Copy the data from its first line up to and including the line containing "Song of the", reproducing each line unchanged.

-------- Data rows

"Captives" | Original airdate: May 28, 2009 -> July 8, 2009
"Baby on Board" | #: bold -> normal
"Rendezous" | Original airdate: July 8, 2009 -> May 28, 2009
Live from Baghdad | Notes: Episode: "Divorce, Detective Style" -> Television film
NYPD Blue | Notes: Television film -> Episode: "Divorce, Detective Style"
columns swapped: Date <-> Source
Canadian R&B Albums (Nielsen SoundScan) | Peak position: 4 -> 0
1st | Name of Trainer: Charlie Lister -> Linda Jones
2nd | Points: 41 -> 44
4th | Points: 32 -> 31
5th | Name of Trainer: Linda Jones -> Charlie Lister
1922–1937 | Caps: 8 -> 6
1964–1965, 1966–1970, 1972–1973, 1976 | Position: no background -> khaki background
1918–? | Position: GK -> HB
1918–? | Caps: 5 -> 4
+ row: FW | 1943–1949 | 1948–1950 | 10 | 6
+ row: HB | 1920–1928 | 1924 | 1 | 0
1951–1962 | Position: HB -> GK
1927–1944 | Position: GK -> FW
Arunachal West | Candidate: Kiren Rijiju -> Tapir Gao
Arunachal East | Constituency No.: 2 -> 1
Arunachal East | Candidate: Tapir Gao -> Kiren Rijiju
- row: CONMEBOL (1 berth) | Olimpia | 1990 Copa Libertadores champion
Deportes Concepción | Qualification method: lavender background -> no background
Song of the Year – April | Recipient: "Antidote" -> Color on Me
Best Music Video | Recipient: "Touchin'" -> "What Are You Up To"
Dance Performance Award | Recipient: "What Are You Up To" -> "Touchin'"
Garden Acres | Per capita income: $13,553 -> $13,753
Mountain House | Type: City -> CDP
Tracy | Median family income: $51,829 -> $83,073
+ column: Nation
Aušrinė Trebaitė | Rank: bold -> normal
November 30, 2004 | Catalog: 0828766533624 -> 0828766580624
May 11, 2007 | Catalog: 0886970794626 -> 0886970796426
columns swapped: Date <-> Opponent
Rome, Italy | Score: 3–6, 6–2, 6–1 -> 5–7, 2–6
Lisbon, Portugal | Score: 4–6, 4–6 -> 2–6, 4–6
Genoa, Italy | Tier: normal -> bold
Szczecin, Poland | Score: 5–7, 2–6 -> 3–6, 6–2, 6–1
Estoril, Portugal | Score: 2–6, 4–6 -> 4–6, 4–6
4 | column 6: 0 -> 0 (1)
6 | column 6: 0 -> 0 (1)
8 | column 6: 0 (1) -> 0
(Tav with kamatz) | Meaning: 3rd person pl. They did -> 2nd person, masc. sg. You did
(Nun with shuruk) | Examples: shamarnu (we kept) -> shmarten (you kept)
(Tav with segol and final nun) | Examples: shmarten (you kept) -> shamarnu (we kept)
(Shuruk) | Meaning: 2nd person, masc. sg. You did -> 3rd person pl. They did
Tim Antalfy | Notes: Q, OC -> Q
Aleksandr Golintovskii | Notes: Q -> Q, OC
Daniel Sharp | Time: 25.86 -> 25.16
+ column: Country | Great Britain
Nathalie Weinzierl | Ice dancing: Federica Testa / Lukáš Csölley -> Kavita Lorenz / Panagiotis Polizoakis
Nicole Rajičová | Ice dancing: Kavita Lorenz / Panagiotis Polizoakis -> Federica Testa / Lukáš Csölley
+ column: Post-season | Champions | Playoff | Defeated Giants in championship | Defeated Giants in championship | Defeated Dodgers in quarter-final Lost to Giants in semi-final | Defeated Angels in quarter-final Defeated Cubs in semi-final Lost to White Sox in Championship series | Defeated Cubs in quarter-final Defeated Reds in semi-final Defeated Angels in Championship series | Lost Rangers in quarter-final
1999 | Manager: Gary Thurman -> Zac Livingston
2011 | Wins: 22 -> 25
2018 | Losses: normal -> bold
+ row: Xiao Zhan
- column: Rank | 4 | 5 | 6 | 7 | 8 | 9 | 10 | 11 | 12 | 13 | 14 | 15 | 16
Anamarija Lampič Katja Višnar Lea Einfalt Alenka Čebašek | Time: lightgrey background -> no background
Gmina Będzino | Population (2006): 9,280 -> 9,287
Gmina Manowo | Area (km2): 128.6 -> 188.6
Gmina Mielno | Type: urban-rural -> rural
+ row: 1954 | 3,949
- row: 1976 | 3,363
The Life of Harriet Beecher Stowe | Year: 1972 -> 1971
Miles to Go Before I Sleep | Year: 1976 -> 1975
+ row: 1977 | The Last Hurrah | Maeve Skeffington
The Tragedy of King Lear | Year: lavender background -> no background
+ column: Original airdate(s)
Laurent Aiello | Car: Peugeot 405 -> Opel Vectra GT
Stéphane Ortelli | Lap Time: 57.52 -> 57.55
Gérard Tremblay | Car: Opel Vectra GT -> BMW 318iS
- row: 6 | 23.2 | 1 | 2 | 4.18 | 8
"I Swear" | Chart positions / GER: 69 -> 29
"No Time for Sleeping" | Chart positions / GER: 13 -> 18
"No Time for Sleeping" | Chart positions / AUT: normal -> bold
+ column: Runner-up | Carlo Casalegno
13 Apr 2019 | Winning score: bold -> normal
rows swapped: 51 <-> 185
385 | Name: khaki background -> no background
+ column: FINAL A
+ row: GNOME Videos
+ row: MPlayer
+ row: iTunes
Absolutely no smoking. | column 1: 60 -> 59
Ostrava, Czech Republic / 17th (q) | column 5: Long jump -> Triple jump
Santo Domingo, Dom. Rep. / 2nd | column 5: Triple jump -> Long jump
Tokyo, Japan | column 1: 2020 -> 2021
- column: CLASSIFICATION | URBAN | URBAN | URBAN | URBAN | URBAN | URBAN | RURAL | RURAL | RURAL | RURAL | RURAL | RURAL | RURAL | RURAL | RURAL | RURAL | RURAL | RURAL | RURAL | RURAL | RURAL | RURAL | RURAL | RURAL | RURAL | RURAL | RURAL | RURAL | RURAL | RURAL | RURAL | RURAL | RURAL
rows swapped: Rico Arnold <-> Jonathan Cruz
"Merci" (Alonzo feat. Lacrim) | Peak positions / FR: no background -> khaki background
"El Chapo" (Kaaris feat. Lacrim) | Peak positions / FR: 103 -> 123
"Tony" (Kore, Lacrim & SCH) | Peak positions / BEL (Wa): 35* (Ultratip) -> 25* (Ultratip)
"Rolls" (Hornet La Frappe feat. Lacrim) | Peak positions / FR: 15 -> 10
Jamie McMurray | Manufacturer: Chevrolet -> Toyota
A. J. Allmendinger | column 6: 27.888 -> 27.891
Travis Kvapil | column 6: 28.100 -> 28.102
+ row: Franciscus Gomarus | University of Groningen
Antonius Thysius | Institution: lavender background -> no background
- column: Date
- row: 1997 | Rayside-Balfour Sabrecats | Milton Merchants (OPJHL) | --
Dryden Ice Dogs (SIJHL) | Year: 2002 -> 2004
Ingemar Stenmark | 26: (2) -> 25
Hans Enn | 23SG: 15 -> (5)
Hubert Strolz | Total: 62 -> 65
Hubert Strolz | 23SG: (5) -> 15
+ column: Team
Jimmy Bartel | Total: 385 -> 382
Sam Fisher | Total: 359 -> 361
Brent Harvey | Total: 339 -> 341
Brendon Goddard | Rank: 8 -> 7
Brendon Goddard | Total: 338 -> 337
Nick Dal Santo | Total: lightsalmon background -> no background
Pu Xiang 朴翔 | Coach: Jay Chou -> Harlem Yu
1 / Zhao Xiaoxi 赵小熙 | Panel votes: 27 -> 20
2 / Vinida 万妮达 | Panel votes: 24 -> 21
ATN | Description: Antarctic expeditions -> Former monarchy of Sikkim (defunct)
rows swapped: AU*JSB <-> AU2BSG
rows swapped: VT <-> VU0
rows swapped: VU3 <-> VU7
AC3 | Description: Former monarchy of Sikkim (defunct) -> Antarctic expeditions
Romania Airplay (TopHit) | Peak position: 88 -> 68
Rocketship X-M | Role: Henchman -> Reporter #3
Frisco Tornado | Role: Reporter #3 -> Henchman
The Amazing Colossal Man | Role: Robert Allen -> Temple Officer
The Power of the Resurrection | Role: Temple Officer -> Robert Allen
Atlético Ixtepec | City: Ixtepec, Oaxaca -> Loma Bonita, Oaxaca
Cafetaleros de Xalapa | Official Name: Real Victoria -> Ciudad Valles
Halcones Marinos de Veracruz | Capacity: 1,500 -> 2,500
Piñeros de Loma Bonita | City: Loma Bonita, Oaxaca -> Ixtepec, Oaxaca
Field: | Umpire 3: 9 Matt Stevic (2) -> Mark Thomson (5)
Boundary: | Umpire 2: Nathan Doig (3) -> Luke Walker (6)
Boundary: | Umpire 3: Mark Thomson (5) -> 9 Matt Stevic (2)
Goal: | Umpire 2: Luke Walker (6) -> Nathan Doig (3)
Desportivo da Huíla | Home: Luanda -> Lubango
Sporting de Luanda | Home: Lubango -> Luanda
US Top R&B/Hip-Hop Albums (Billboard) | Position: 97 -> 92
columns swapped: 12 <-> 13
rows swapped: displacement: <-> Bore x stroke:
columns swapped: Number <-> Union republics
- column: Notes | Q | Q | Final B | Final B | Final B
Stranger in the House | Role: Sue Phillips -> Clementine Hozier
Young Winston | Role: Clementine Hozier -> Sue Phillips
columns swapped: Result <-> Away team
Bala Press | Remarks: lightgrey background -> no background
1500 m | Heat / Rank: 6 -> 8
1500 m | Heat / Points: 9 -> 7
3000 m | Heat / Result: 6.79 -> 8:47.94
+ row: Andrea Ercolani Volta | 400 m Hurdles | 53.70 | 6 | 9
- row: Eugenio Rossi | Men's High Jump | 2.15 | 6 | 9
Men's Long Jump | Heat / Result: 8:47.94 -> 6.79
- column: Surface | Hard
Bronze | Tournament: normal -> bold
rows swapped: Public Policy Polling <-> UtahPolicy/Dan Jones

----------------

*Finished answer*.
"Captives" | Original airdate: May 28, 2009 -> July 8, 2009
"Baby on Board" | #: bold -> normal
"Rendezous" | Original airdate: July 8, 2009 -> May 28, 2009
Live from Baghdad | Notes: Episode: "Divorce, Detective Style" -> Television film
NYPD Blue | Notes: Television film -> Episode: "Divorce, Detective Style"
columns swapped: Date <-> Source
Canadian R&B Albums (Nielsen SoundScan) | Peak position: 4 -> 0
1st | Name of Trainer: Charlie Lister -> Linda Jones
2nd | Points: 41 -> 44
4th | Points: 32 -> 31
5th | Name of Trainer: Linda Jones -> Charlie Lister
1922–1937 | Caps: 8 -> 6
1964–1965, 1966–1970, 1972–1973, 1976 | Position: no background -> khaki background
1918–? | Position: GK -> HB
1918–? | Caps: 5 -> 4
+ row: FW | 1943–1949 | 1948–1950 | 10 | 6
+ row: HB | 1920–1928 | 1924 | 1 | 0
1951–1962 | Position: HB -> GK
1927–1944 | Position: GK -> FW
Arunachal West | Candidate: Kiren Rijiju -> Tapir Gao
Arunachal East | Constituency No.: 2 -> 1
Arunachal East | Candidate: Tapir Gao -> Kiren Rijiju
- row: CONMEBOL (1 berth) | Olimpia | 1990 Copa Libertadores champion
Deportes Concepción | Qualification method: lavender background -> no background
Song of the Year – April | Recipient: "Antidote" -> Color on Me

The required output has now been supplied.